» THE PROBLEM:
Repeat everything in the listing exactly, except for the images.

» DATASET:
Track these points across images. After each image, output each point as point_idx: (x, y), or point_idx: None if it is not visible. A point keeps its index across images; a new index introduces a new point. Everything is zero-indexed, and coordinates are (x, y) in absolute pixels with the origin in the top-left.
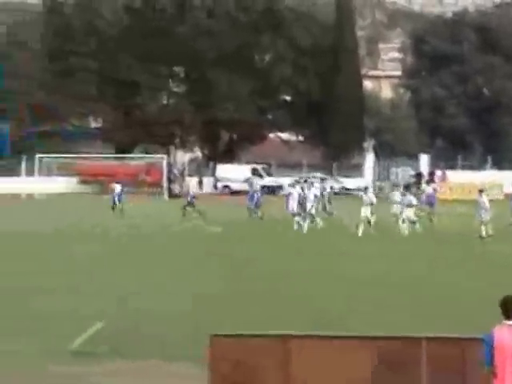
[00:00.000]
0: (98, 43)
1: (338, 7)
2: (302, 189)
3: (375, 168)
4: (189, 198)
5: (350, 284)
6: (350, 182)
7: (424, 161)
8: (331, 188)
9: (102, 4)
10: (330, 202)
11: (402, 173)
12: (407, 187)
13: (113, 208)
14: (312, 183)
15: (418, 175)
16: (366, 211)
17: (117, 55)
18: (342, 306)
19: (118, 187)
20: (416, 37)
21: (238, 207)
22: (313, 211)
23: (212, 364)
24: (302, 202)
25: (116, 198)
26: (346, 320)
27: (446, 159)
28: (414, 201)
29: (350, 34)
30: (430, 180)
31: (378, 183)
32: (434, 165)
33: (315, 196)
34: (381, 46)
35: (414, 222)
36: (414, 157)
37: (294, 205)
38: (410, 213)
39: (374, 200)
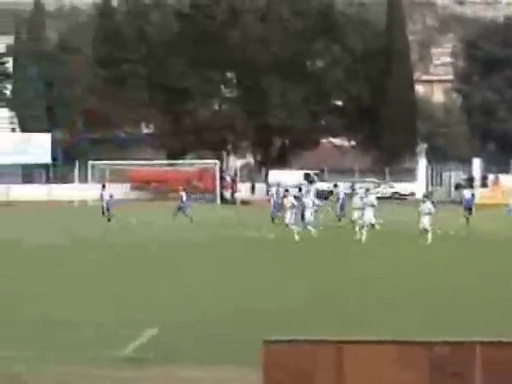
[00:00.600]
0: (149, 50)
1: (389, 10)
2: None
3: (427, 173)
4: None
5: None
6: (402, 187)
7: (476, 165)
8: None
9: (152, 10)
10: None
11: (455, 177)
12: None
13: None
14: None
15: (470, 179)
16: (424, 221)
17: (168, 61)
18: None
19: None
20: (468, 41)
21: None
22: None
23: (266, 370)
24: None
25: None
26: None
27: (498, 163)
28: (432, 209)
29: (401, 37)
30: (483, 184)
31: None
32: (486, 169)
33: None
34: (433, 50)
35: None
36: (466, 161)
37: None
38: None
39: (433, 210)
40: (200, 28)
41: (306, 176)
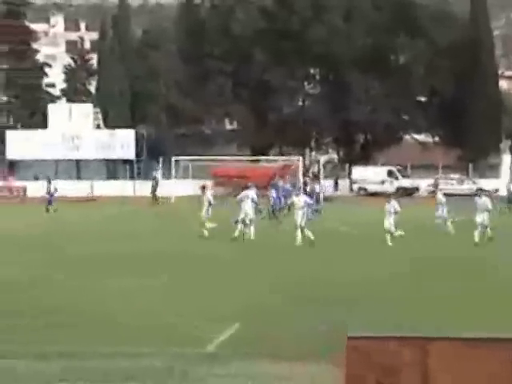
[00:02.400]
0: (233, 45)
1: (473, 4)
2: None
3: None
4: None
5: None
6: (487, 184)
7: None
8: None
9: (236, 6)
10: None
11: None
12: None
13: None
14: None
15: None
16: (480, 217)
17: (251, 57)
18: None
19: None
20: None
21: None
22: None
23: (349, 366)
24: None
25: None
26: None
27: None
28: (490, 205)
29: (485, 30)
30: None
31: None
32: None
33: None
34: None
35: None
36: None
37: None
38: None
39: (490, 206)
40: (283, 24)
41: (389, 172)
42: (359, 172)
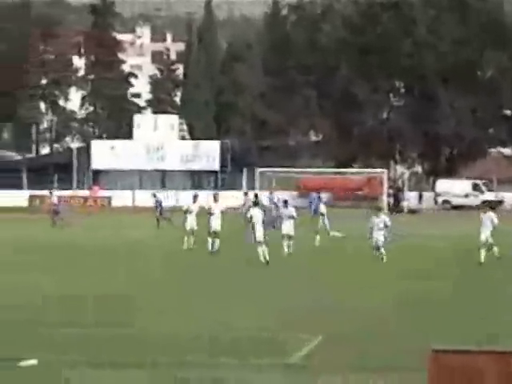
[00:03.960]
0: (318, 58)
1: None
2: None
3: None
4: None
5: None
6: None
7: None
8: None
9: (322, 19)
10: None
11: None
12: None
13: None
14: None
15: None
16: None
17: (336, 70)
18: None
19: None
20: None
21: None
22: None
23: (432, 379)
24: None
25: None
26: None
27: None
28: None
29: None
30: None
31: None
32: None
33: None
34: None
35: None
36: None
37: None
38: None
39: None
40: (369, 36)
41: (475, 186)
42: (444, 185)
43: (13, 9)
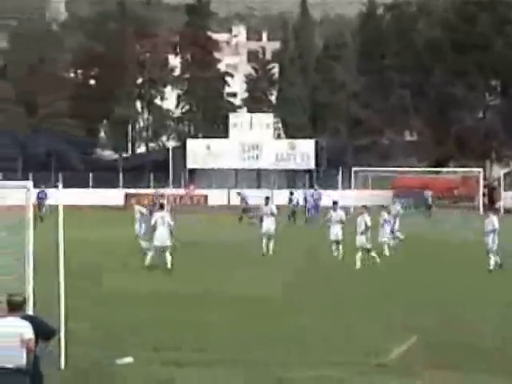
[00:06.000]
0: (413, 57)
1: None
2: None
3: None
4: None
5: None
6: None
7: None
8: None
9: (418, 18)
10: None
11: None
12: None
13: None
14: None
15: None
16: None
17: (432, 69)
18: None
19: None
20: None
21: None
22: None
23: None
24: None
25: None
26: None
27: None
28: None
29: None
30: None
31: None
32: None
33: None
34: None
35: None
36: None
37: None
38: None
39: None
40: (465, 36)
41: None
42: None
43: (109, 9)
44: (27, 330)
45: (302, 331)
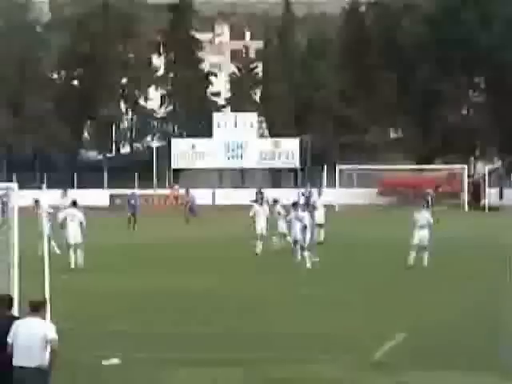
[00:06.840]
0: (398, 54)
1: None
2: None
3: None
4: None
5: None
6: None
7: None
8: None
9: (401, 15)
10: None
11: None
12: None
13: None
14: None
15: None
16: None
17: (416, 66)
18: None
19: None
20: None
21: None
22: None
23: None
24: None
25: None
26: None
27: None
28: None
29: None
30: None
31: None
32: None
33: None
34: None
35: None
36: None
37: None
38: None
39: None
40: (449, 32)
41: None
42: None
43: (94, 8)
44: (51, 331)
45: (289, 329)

» SOLUTION TO THIS EXERCISE:
Track these points across images. After each image, output each point as point_idx: (x, y), or point_idx: None if it is not visible. A point keeps its index across images; a new index introduces a new point. Everything is zero-indexed, and coordinates are (x, y) in absolute pixels with the origin in the top-left.
[00:00.000]
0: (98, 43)
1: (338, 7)
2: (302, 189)
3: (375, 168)
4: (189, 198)
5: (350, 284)
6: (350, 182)
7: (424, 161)
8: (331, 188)
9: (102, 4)
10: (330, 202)
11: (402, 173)
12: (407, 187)
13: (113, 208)
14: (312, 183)
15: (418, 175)
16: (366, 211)
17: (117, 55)
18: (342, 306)
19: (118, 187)
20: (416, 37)
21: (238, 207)
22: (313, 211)
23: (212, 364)
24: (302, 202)
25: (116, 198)
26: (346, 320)
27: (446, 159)
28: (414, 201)
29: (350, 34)
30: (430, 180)
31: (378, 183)
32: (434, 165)
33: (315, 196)
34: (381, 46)
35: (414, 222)
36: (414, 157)
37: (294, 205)
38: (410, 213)
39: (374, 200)
[00:00.600]
0: (149, 50)
1: (389, 10)
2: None
3: (427, 173)
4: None
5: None
6: (402, 187)
7: (476, 165)
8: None
9: (152, 10)
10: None
11: (455, 177)
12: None
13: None
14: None
15: (470, 179)
16: (424, 221)
17: (168, 61)
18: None
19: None
20: (468, 41)
21: None
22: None
23: (266, 370)
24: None
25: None
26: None
27: (498, 163)
28: (432, 209)
29: (401, 37)
30: (483, 184)
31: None
32: (486, 169)
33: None
34: (433, 50)
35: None
36: (466, 161)
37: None
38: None
39: (433, 210)
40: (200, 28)
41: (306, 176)
[00:02.400]
0: (233, 45)
1: (473, 4)
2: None
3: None
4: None
5: None
6: (487, 184)
7: None
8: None
9: (236, 6)
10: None
11: None
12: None
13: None
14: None
15: None
16: (480, 217)
17: (251, 57)
18: None
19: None
20: None
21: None
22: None
23: (349, 366)
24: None
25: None
26: None
27: None
28: (490, 205)
29: (485, 30)
30: None
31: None
32: None
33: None
34: None
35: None
36: None
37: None
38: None
39: (490, 206)
40: (283, 24)
41: (389, 172)
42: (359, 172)
[00:03.960]
0: (318, 58)
1: None
2: None
3: None
4: None
5: None
6: None
7: None
8: None
9: (322, 19)
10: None
11: None
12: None
13: None
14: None
15: None
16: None
17: (336, 70)
18: None
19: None
20: None
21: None
22: None
23: (432, 379)
24: None
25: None
26: None
27: None
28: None
29: None
30: None
31: None
32: None
33: None
34: None
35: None
36: None
37: None
38: None
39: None
40: (369, 36)
41: (475, 186)
42: (444, 185)
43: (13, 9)
[00:06.000]
0: (413, 57)
1: None
2: None
3: None
4: None
5: None
6: None
7: None
8: None
9: (418, 18)
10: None
11: None
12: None
13: None
14: None
15: None
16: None
17: (432, 69)
18: None
19: None
20: None
21: None
22: None
23: None
24: None
25: None
26: None
27: None
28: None
29: None
30: None
31: None
32: None
33: None
34: None
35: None
36: None
37: None
38: None
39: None
40: (465, 36)
41: None
42: None
43: (109, 9)
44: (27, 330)
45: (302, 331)
[00:06.840]
0: (398, 54)
1: None
2: None
3: None
4: None
5: None
6: None
7: None
8: None
9: (401, 15)
10: None
11: None
12: None
13: None
14: None
15: None
16: None
17: (416, 66)
18: None
19: None
20: None
21: None
22: None
23: None
24: None
25: None
26: None
27: None
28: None
29: None
30: None
31: None
32: None
33: None
34: None
35: None
36: None
37: None
38: None
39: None
40: (449, 32)
41: None
42: None
43: (94, 8)
44: (51, 331)
45: (289, 329)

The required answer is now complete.